**Action item:** List each line in the rows below that contains the string "PARA".

[Stored data entries]
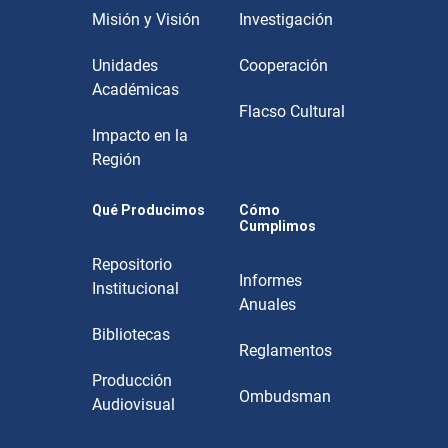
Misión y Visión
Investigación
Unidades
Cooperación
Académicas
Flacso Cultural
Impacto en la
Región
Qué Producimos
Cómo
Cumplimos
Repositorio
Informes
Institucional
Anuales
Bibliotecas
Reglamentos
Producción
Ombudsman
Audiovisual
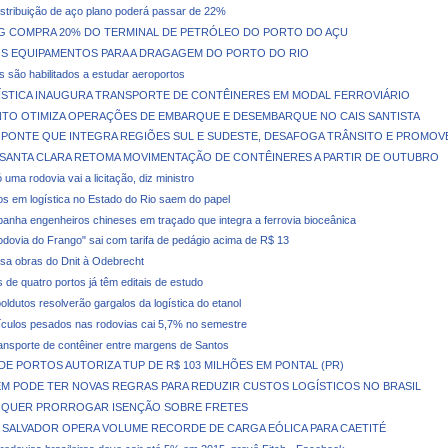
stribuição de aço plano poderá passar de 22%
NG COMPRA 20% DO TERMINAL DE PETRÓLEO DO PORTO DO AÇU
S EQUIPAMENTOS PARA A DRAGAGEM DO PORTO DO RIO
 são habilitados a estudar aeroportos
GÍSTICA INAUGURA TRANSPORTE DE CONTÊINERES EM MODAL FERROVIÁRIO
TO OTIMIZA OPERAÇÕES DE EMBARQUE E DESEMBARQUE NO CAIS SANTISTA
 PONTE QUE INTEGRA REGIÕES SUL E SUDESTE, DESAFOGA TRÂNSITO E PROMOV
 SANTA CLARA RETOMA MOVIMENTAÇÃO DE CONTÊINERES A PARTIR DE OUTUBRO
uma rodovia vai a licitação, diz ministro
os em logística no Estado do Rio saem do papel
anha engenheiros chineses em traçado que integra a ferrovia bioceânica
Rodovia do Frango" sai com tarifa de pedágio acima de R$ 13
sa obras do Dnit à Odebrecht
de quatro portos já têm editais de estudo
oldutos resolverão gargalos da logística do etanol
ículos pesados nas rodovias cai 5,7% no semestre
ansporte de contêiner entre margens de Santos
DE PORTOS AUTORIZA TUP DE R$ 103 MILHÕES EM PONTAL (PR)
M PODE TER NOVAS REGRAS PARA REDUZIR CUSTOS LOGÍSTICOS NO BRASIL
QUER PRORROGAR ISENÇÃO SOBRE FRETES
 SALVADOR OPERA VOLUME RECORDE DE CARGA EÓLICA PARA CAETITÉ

---

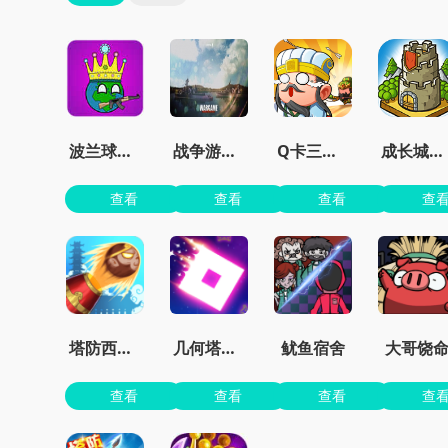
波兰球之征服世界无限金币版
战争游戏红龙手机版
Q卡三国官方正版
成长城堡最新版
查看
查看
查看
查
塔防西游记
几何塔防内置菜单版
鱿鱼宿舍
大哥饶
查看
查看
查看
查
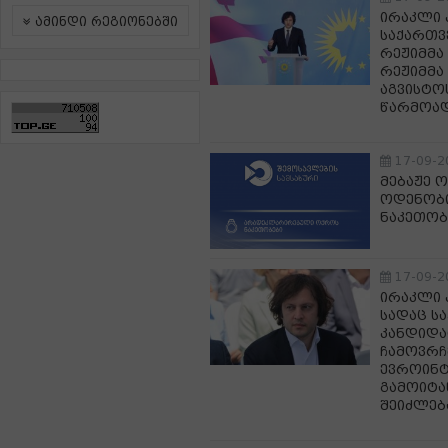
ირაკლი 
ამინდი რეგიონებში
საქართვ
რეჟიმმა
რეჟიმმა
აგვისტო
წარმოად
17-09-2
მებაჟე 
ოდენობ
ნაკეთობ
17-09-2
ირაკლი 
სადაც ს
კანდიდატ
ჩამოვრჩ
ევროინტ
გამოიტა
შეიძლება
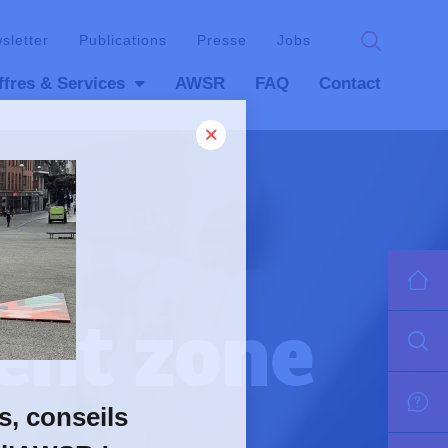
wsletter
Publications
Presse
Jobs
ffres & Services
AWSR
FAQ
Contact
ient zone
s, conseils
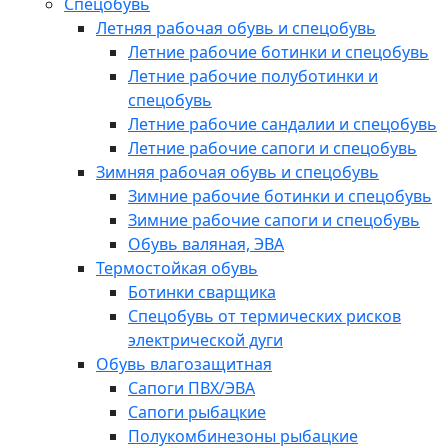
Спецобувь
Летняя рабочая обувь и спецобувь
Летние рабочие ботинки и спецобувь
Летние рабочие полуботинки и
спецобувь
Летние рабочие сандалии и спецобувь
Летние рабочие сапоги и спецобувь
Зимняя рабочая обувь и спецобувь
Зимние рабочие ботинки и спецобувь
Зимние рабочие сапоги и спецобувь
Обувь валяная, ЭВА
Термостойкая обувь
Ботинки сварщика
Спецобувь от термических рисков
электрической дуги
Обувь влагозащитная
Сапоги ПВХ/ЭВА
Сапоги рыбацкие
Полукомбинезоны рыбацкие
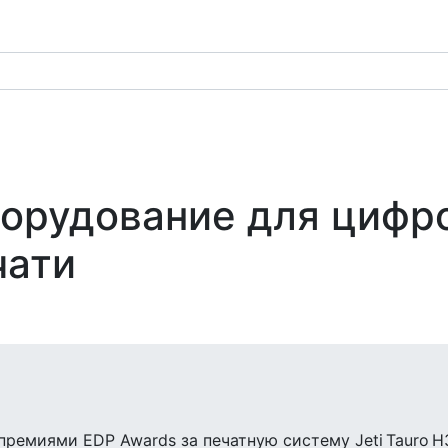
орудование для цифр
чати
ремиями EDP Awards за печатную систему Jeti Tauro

**Output below:**
S EQUIPAMENTOS PARA A DRAGAGEM DO PORTO DO RIO
M PODE TER NOVAS REGRAS PARA REDUZIR CUSTOS LOGÍSTICOS NO BRASIL
 SALVADOR OPERA VOLUME RECORDE DE CARGA EÓLICA PARA CAETITÉ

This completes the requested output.